“I don’t think I quite grasp the situation,” murmured Courtier. “You said—to marry him?”
Seeing that she had put out her hand, as if begging for the truth, he added: “How can your brother marry her—she’s married!”
“I’d no idea you didn’t know that much.”
“We thought there was a divorce.”
The expression of which mention has been made—that peculiar white-hot sardonically jolly look—visited Courtier’s face at once. “Hoist with their own petard! The usual thing. Let a pretty woman live alone—the tongues of men will do the rest.”
“It was not so bad as that,” said Barbara dryly; “they said she had divorced her husband.”
Caught out thus characteristically riding past the hounds Courtier bit his lips.
“You had better hear the story now. Her father was a country parson, and a friend of my father’s; so that I’ve known her from a child. Stephen Lees Noel was his curate. It was a ‘snap’ marriage—she was only twenty, and had met hardly any men. Her father was ill and wanted to see her settled before he died. Well, she found out almost directly, like a good many other people, that she’d made an utter mistake.”
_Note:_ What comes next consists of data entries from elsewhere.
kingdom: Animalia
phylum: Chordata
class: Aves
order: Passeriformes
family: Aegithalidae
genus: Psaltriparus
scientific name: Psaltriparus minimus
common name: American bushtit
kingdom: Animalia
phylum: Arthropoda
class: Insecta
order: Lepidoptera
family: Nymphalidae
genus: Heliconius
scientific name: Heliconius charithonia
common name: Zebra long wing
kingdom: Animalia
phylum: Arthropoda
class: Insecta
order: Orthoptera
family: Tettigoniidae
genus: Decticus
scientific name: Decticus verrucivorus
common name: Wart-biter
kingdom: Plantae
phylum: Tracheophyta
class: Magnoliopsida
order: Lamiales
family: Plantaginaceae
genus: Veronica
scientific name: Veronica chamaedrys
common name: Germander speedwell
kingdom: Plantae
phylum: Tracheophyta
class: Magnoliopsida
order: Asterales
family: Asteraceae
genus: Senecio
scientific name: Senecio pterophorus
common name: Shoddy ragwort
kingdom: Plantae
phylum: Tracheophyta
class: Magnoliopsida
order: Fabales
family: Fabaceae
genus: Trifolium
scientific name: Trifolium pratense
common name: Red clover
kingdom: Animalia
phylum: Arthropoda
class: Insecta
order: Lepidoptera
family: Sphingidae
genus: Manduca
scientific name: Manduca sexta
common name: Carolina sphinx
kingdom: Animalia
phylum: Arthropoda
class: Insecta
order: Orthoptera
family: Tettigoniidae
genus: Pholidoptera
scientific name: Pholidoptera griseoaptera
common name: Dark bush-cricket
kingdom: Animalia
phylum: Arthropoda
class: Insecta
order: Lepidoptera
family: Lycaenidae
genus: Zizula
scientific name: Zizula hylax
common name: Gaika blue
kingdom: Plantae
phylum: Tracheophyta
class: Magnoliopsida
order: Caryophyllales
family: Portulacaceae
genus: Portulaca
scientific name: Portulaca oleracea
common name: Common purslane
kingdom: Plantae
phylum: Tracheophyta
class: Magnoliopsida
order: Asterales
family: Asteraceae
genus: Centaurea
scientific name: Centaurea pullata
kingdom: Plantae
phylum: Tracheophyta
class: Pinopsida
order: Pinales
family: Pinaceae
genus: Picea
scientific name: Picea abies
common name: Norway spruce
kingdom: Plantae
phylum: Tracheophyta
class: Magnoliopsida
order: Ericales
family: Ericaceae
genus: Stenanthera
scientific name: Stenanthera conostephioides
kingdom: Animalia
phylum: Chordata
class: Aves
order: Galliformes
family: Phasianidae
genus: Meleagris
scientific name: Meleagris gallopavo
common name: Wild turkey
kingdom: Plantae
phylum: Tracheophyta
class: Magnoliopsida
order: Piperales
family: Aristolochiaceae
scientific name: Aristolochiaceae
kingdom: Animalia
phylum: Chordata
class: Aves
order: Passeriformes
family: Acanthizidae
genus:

Barbara came a little closer.
“What was the man like?”
“Not bad in his way, but one of those narrow, conscientious pig-headed fellows who make the most trying kind of husband—bone egoistic. A parson of that type has no chance at all. Every mortal thing he has to do or say helps him to develop his worst points. The wife of a man like that’s no better than a slave. She began to show the strain of it at last; though she’s the sort who goes on till she snaps. It took him four years to realize. Then, the question was, what were they to do? He’s a very High Churchman, with all their feeling about marriage; but luckily his pride was wounded. Anyway, they separated two years ago; and there she is, left high and dry. People say it was her fault. She ought to have known her own mind—at twenty! She ought to have held on and hidden it up somehow. Confound their thick-skinned charitable souls, what do they know of how a sensitive woman suffers? Forgive me, Lady Barbara—I get hot over this.” He was silent; then seeing her eyes fixed on him, went on: “Her mother died when she was born, her father soon after her marriage. She’s enough money of her own, luckily, to live on quietly. As for him, he changed his parish and runs one somewhere in the Midlands. One’s sorry for the poor devil, too, of course! They never see each other; and, so far as I know, they don’t correspond. That, Lady Barbara, is the simple history.”
Barbara, said, “Thank you,” and turned
away; and he heard her mutter:
“What a shame!”
But he could not tell whether it was Mrs. Noel’s fate, or the husband’s fate, or the thought of Miltoun that had moved her to those words.